## EXTRACT

↓↓↓

Are we looking at 2006 all over again?


As the Red Sox lost 6-4 to the Rays last night at Tropicana Field, moving their record there to 2-13 since the start of last season, you had to wonder, is Boston (62-44) about to have an epic collapse?

That might seem like a stretch for a team that is in control of the AL wild card and 18 games over .500 but anyone that has watched closely realizes that this is a very flawed squad.

Nobody outside of Josh Beckett and Jon Lester has stepped up; Tim Wakefield might return at the end of next week and Dice-K possibly in September (not holding my breath on that). Clay Buchholz, Brad Penny and John Smoltz are each almost automatic losses.

Penny (7-6) went six innings last night but gave up five runs on six hits with two walks and five strikeouts.

Tampa Bay (60-48) starter David Price (5-4) looked like the stud from last fall's playoffs. He went six innings, allowing two runs on six hits with five strikeouts and no walks.

Victor Martinez was a great addition but he can only do so much for a lineup that just doesn't have the juice it had in the first half of the season. Martinez was the only player from either team to have two hits, a double and a homer.

Jason Bay crushed a homer to left in the second to give the Red Sox an early 1-0 lead.

The Rays answered with Carlos Pena's two-run homer in the third and birthday boy Carl Crawford's (28) two-run blast in the third.

Martinez's solo shot in the sixth cut it to 4-2 but Penny gave up his third long ball of the night as bum Pat Burrell went deep for a 5-2 Tampa Bay advantage.

Every time the Sox scored, Tampa quickly responded. Jed Lowrie's groundout in the seventh made it 5-3 in the seventh but Jason Bartlett hit a solo homer off Manny Delcarmen.

↑↑↑

## RECORDS PROVIDED
↓↓↓

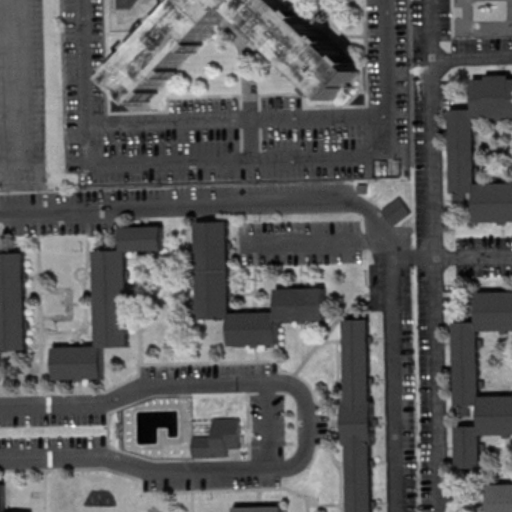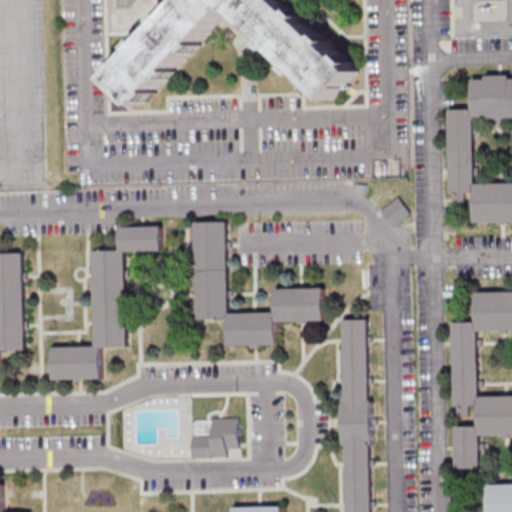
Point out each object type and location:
road: (10, 40)
building: (235, 45)
building: (236, 45)
road: (10, 81)
road: (21, 93)
road: (232, 119)
road: (11, 122)
road: (249, 139)
building: (480, 148)
building: (481, 149)
road: (238, 159)
road: (336, 204)
building: (396, 211)
road: (314, 239)
road: (471, 258)
road: (407, 260)
building: (245, 292)
building: (246, 293)
building: (11, 300)
building: (13, 303)
building: (107, 303)
building: (109, 305)
building: (479, 376)
building: (480, 378)
road: (165, 384)
building: (357, 415)
building: (360, 415)
road: (267, 425)
building: (217, 438)
building: (219, 438)
road: (168, 470)
road: (435, 482)
building: (1, 497)
building: (2, 497)
building: (500, 497)
building: (501, 497)
building: (257, 508)
building: (260, 509)
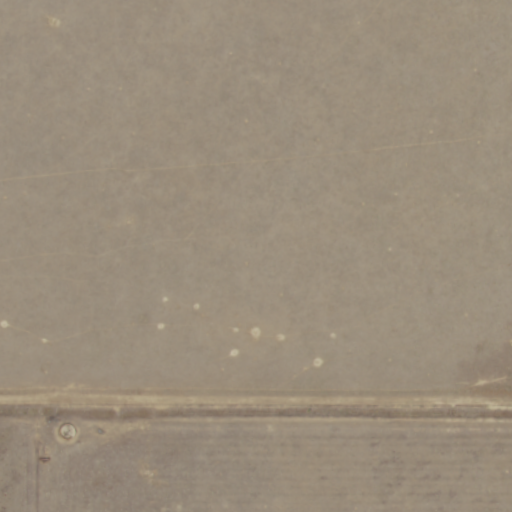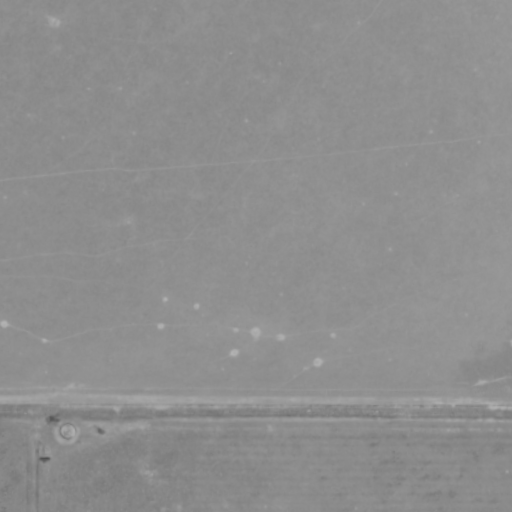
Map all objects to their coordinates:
road: (256, 398)
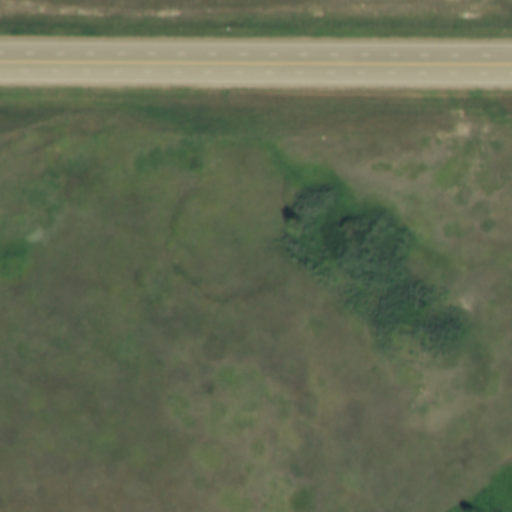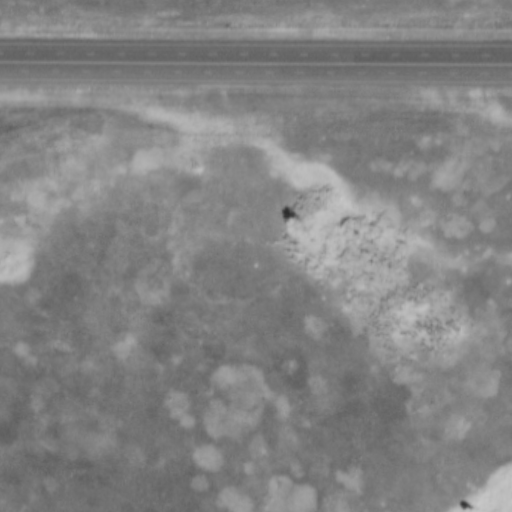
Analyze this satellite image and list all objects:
road: (256, 57)
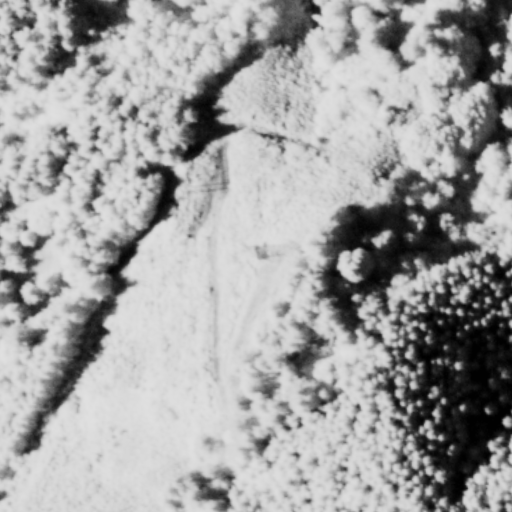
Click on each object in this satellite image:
power tower: (267, 253)
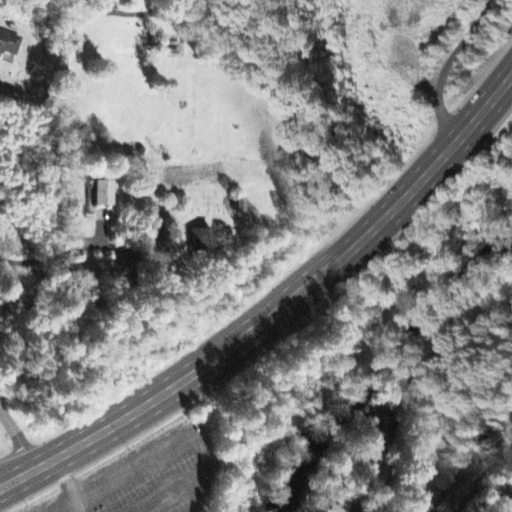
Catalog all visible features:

↑↑↑

## PROBLEMS AND TASKS
1 – Write out the entire baseball column on the Red Sox loss to the Rays, word for word.
2 – Revise the part of the records that opens with the line containing "Map all objects" and closes at the end of the records, changing "satellite image" to "aerial photo" and leaving the rest as it is. Return only that part, and leave the pictures out.
The baseball column and the records have nothing to do with each other.

## TASK-BY-TASK SOLUTIONS
1 –
Are we looking at 2006 all over again?


As the Red Sox lost 6-4 to the Rays last night at Tropicana Field, moving their record there to 2-13 since the start of last season, you had to wonder, is Boston (62-44) about to have an epic collapse?

That might seem like a stretch for a team that is in control of the AL wild card and 18 games over .500 but anyone that has watched closely realizes that this is a very flawed squad.

Nobody outside of Josh Beckett and Jon Lester has stepped up; Tim Wakefield might return at the end of next week and Dice-K possibly in September (not holding my breath on that). Clay Buchholz, Brad Penny and John Smoltz are each almost automatic losses.

Penny (7-6) went six innings last night but gave up five runs on six hits with two walks and five strikeouts.

Tampa Bay (60-48) starter David Price (5-4) looked like the stud from last fall's playoffs. He went six innings, allowing two runs on six hits with five strikeouts and no walks.

Victor Martinez was a great addition but he can only do so much for a lineup that just doesn't have the juice it had in the first half of the season. Martinez was the only player from either team to have two hits, a double and a homer.

Jason Bay crushed a homer to left in the second to give the Red Sox an early 1-0 lead.

The Rays answered with Carlos Pena's two-run homer in the third and birthday boy Carl Crawford's (28) two-run blast in the third.

Martinez's solo shot in the sixth cut it to 4-2 but Penny gave up his third long ball of the night as bum Pat Burrell went deep for a 5-2 Tampa Bay advantage.

Every time the Sox scored, Tampa quickly responded. Jed Lowrie's groundout in the seventh made it 5-3 in the seventh but Jason Bartlett hit a solo homer off Manny Delcarmen.

2 –
Map all objects to their coordinates:
road: (256, 398)
Analyze this aerial photo and list all objects:
road: (256, 57)
Click on each object in this aerial photo:
power tower: (267, 253)
Catalog all visible features:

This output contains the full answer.